Ray Of Hope
GPU Passthrough under ballooning + XEN and role of POD driver.
Its happening only in case HVM guest. I used Win 7 64 bit of reproducing the crash.
This article is in continuation with the previous one where I saw a crash in RMRR region in case of GPU passthrough. To work around this problem I introduced a memory whole of 2 GB in the guest E-820 table which covered the RMRR region so that allocations doesn’t come from this region.
xe vm-param-add param-name=platform mmio_hole_size=2147483648 uuid=< guest uuid >
Now the crash due to reservation in RMRR region was resolved.
I continued my testing and observed a scenario wherein after a series of memory swap operation (dynamic memory swapping of 2 VMs as mentioned in previous article) and rebooting the guest with GPU passthrough, guest crashes with BSOD.
This time the address was in valid range as per guest E820 table and just above the memory hole.
00100000 ——— 80000000 RAM //crash address around 0x7d0d6000
80000000 ———-fc000000 2 GB hole
Error “DMA PTE write faults at address 0x7d0d6000” and this only happens when we have GPU passthrough assigned.
Xen’s implements POD which is similar to demand paging of bare metal OS. When using POD, Xen maintain a separate pool of memory called POD cache where Xen allocates the actual mfns. Xen then creates a guest’s p2m table, but in this table instead of mfns corresponding to the the gpfns we have POD entry initialized to INVALID mfn with type as POD entry.
How POD Works: When guest boots, whenever it touches gpfn backed by a POD entry, it will trap into Xen. When Xen sees a type as POD_entry in the VM_EXIT reason, it will take an mfn from the POD pool and put it in the p2m table for that gpfn.
Coming back to debugging: I instrumented POD driver and found that guest addresses (gpfns) that were being touched/accessed by guest never got closer to my faulting address . Infact my faulting addresses, 0x7d0d6000, or any other address in nearby range was never touched or freed. So, it means that mapping for this address was never created because we are using POD and mapping will only be created once the gpfn is accessed.
Further to understand the exact reason for the crash, I want to discuss about the IOMMU mapping as well. IOMMU has its own hardware page table that provide mappings for virtual addresses to mfns, CPU has its EPT hardware page table and there is p2m table maintained by Xen. All these three tables are synchronous and this has to be ensured by Xen. Xen updates all the tables simultaneously. On Broadwell,
In this case when when a GPU, assigned to guest via passthrough, or any other PCI device request a memory regions via gpfn, the request is passed to IOMMU that tries to find the mapping for the gpfn. But the mapping doesn’t exist. Mapping will only be created if the the gpfn access is routed through CPU via guest and then its trapped in XEN. If the gpfn access is via IOMMU and that gpfn access has not been accessed earlier via CPU, then that address is bound to fault.

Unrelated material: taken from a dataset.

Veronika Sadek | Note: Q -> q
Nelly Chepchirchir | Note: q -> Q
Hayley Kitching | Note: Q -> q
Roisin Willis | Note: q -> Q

Important points to consider.
HVM guest :
In the above explanation I have mentioned that Xen maintain a p2m table, but in actual implementation it basically touches EPT table and stores an invalid MFN for the gpfn in the EPT table and uses the spare bit of entry to save the POD_ENTRY type information. There is no separate p2m table.
ON Haswell EPT table and IOMMU page tables are not shared. So XEN maintains both the tables and ensure that they are in sync.
On Broadwell EPT table and IOMMU page tables are shared and again managed and maintained by XEN.
EPT and IOMMU page tables are level 1 page table.
We don’t have EPT tables but Xen maintains its own p2m table. Also we can IOMMU page tables but Xen ensures that they are in sync with the p2m table.
Disclaimer: The views are information shared in this article is based on my personal understanding only.